**INFORMATION**
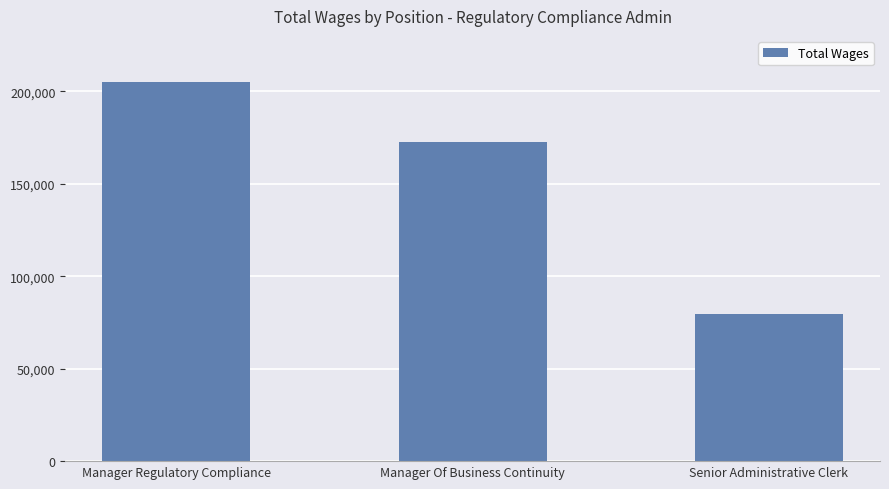

Rank the categories by value from lowest to highest.

Senior Administrative Clerk, Manager Of Business Continuity, Manager Regulatory Compliance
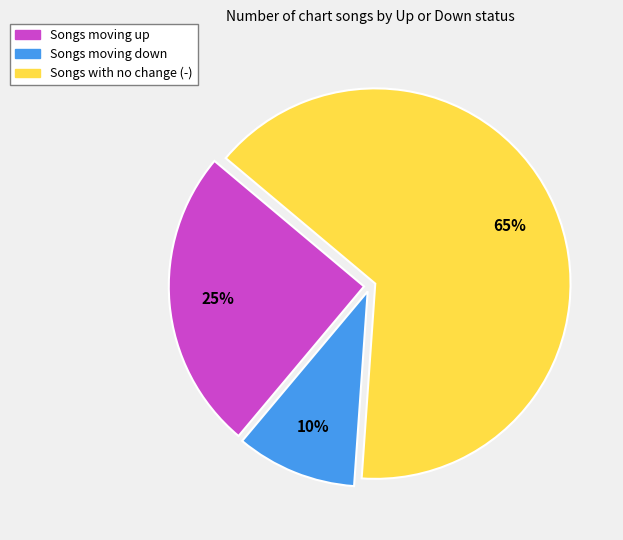

To the nearest percent, what is the average slice percentage?

33%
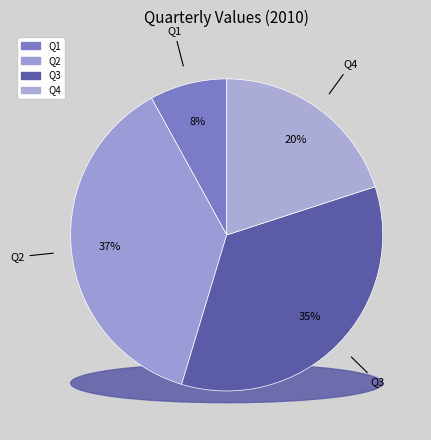

Rank the categories by value from highest to lowest.

Q2, Q3, Q4, Q1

**EXERCISE REQUIREMENTS**
Reproduce the data above with every occurrence of "categories" changed to "items" and all other text left unaltered. Omit the pictures from your reproduction.

**RESULT**
Rank the items by value from lowest to highest.

Senior Administrative Clerk, Manager Of Business Continuity, Manager Regulatory Compliance

To the nearest percent, what is the average slice percentage?

33%

Rank the items by value from highest to lowest.

Q2, Q3, Q4, Q1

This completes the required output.